2.Giresun ili, ... ilçesi, .... Mahallesi 513 ada 83 parsel sayılı taşınmazın öncesinde tam hisse sahibi olan davacının 1/2 hissesini 04.01.1994 tarihinde bağış yoluyla, diğer 1/2 hissesini ise 21.10.2004 tarihinde satış yoluyla tapuda davalıya devrettiği, taşınmazın tam hisse halinde davalı adına kayıtlı bulunduğu anlaşılmıştır.

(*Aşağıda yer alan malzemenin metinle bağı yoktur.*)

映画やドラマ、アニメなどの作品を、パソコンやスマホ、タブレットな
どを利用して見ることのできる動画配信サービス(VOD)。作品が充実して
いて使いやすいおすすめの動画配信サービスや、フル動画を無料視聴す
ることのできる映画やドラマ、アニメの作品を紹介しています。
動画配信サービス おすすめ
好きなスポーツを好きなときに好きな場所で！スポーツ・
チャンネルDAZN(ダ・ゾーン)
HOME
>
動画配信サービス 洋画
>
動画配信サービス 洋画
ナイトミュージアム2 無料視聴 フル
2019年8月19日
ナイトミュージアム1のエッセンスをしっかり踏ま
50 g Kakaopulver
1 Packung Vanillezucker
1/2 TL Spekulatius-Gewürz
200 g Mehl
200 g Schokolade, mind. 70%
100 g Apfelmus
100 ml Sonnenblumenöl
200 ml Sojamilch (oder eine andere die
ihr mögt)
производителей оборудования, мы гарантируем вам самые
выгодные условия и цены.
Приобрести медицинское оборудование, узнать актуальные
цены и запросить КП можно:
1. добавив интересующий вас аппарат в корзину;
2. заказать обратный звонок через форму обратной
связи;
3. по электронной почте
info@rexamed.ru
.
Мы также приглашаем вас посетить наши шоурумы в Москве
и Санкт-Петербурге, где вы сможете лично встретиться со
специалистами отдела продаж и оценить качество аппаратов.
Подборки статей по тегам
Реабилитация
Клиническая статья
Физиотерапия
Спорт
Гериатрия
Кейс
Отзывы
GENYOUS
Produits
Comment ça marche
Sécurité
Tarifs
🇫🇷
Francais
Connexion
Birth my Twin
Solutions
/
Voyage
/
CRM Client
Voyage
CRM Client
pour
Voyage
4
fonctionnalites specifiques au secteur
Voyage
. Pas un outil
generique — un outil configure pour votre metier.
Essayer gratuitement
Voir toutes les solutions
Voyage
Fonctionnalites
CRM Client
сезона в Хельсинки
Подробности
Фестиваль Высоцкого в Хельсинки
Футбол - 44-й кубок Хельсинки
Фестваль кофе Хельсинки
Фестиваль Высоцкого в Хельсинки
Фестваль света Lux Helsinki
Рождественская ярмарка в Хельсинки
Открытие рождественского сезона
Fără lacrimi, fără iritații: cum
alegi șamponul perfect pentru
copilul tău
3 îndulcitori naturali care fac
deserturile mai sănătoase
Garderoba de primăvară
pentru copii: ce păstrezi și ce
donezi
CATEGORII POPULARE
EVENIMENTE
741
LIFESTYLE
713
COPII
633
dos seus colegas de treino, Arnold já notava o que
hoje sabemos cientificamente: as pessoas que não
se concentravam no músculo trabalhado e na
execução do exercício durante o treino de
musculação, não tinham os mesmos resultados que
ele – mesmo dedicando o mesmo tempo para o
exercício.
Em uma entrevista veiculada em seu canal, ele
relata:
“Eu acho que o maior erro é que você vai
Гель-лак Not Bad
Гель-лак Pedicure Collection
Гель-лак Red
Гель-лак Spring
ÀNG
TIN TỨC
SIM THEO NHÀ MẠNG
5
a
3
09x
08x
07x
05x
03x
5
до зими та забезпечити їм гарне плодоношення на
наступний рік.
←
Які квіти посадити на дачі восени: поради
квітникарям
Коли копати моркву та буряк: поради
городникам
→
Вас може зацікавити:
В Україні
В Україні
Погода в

3. Temyizen incelenen karar, tarafların karşılıklı iddia ve savunmalarına, dayandıkları belgelere, uyuşmazlığa uygulanması gereken hukuk kuralları ile hukuki ilişkinin nitelendirilmesine, dava şartlarına, yargılama ve ispat kuralları ile kararda belirtilen gerekçelere göre usul ve kanuna uygun olup davacı vekilince temyiz dilekçesinde ileri sürülen nedenler kararın bozulmasını gerektirecek nitelikte görülmemiştir.
VI. KARAR
Açıklanan sebeplerle;
Davacı vekilinin yerinde görülmeyen tüm temyiz itirazlarının reddi ile temyiz olunan Bölge Adliye Mahkemesi kararının 6100 sayılı Kanun'un 370. maddesinin birinci fıkrası uyarınca ONANMASINA,
Aşağıda yazılı 247,70 TL bakiye temyiz harcının istek halinde temyiz eden davacıdan alınmasına,
Dosyanın İlk Derece Mahkemesine, kararın bir örneğinin Bölge Adliye Mahkemesine gönderilmesine,
22.10.2024 tarihinde kesin olmak üzere oy birliğiyle karar verildi.